A new mathematical model to predict rolling force and microstructure evolution in tandem hot strip rolling of fine grain steel sheets and plates has been proposed. This model is composed by combining Orowan's theory for plastic deformation, FDM analysis temperature and incremental modeling for the evolution of microstructure. This model enables us to predict rolling force, rolling torque and microstructure simultaneously from finishing train to the run out table with quite short computing time, although flow stress is directly calculated by dislocation density and the residual dislocation of austenite is reflected to phase transformation.

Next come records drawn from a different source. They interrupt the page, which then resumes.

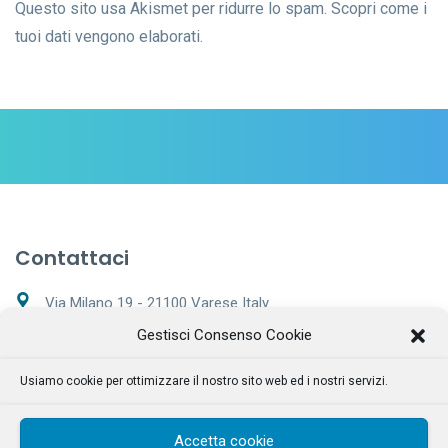
Questo sito usa Akismet per ridurre lo spam.
Scopri come i
tuoi dati vengono elaborati
.
Contattaci
Via Milano 19 - 21100 Varese Italy
Gestisci Consenso Cookie
+39 0332 169 7562
Usiamo cookie per ottimizzare il nostro sito web ed i nostri servizi.
Lunedì - Sabato 9:00 – 20:00
info@tecnoclean.net
Accetta cookie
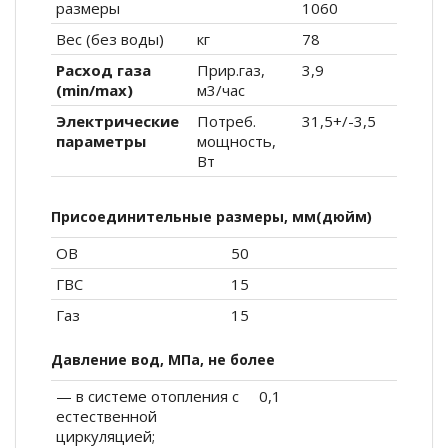
размеры
1060
Вес (без воды)
кг
78
Расход газа
Прир.газ,
3,9
(min/max)
м3/час
Электрические
Потреб.
31,5+/-3,5
параметры
мощность,
Вт
Присоединительные размеры, мм(дюйм)
ОВ
50
ГВС
15
Газ
15
Давление вод, МПа, не более
— в системе отопления с
0,1
естественной
циркуляцией;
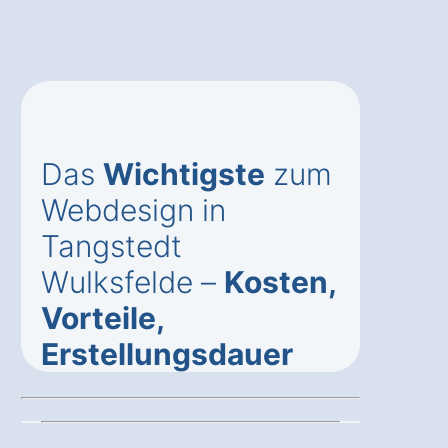
Das
Wichtigste
zum
Webdesign in
Tangstedt
Wulksfelde –
Kosten,
Vorteile,
Erstellungsdauer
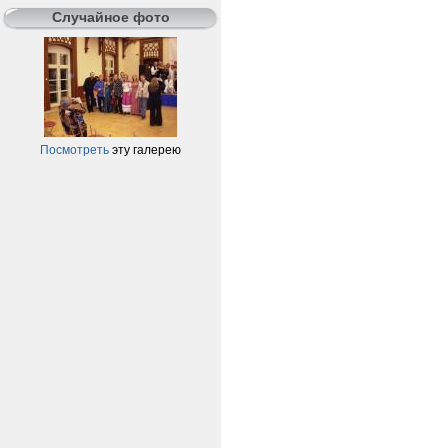
Случайное фото
Посмотреть
эту галерею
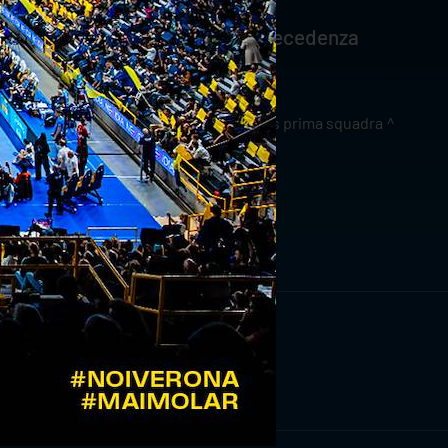
in caso di sovrannumero, dando precedenza
news prima squadra
RIVITI ORA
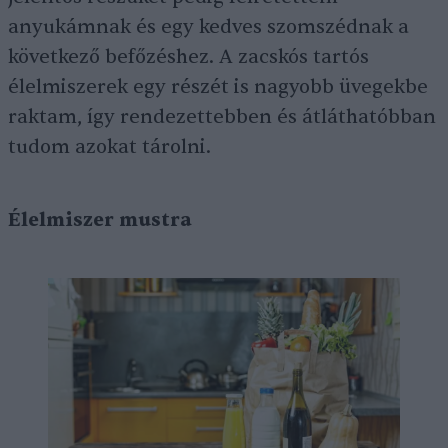
anyukámnak és egy kedves szomszédnak a
következő befőzéshez. A zacskós tartós
élelmiszerek egy részét is nagyobb üvegekbe
raktam, így rendezettebben és átláthatóbban
tudom azokat tárolni.
Élelmiszer mustra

Proposed model has been used to characterize tandem hot rolling of fine grain steel sheets and plates. In order to manufacture fine grain steel sheets and plates, heavy reduction tandem hot rolling under low temperature is needed. As rolling force and rolling torque in finishing stands are higher than conventional rolling schedules, it is strongly requested to know whether rolling can be done within the capacity of rolling mill. The proposed model is helpful to design the best schedule to roll fine grain steel sheet and plate considering rolling reduction, rolling speed and rolling temperature. Also, there is good relationship between ferrite grain size of the hot rolled steel sheets and plates and residual dislocation density of austenite phase at the onset of phase transformation. Then, regressive equation to describe relation between them is newly proposed. This equation could be applicable to other rolling sequence such as bar rolling, because it is given by general analytical scheme for the evolution of microstructure.